**Data provided**
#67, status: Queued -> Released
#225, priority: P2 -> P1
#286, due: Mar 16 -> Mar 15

---

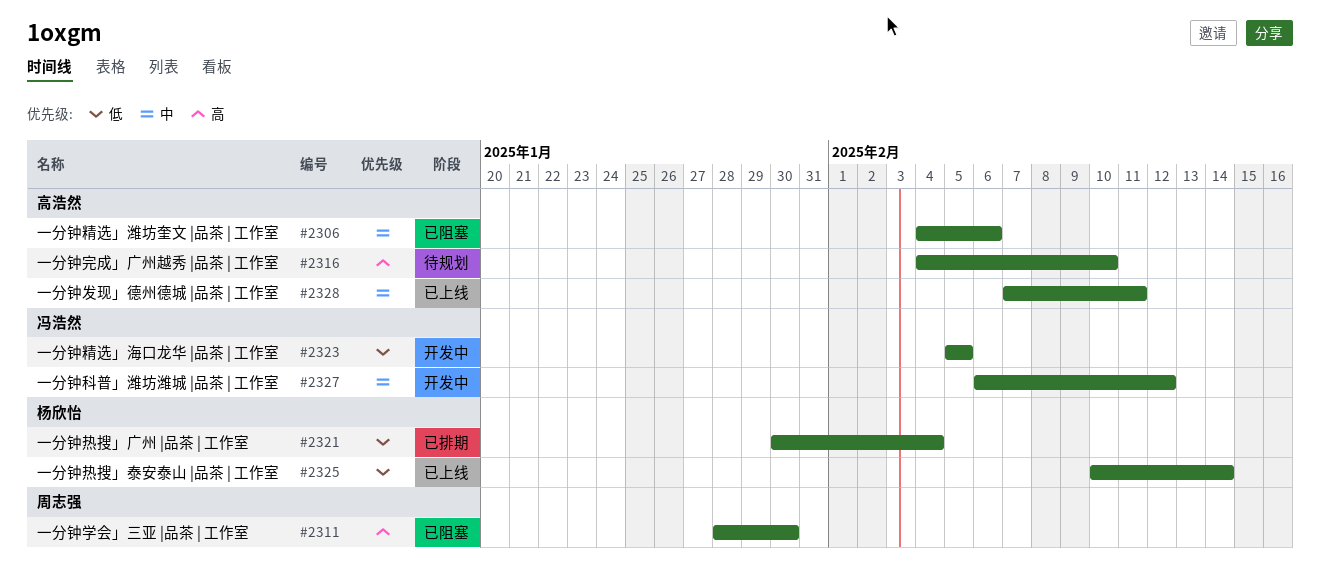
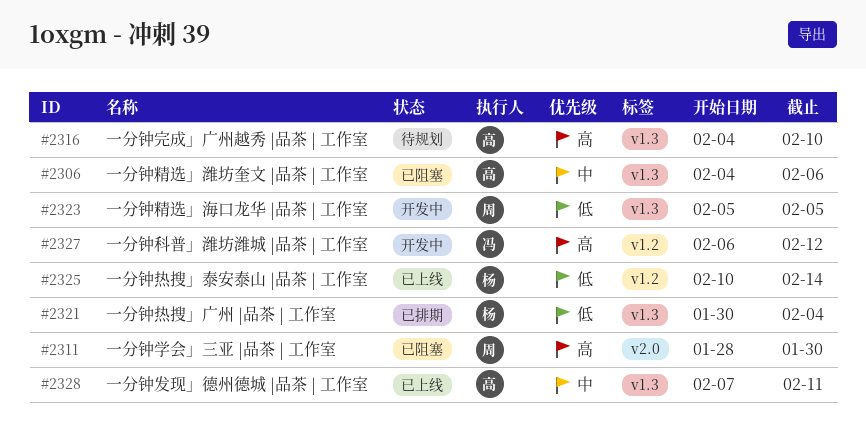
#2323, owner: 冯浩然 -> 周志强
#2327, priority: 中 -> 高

---

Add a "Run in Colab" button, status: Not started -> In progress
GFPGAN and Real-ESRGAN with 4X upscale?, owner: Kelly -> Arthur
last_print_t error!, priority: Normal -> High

**What is expected**
Lines containing the word "status" must all be returned from the material above.

**Solution**
#67, status: Queued -> Released
Add a "Run in Colab" button, status: Not started -> In progress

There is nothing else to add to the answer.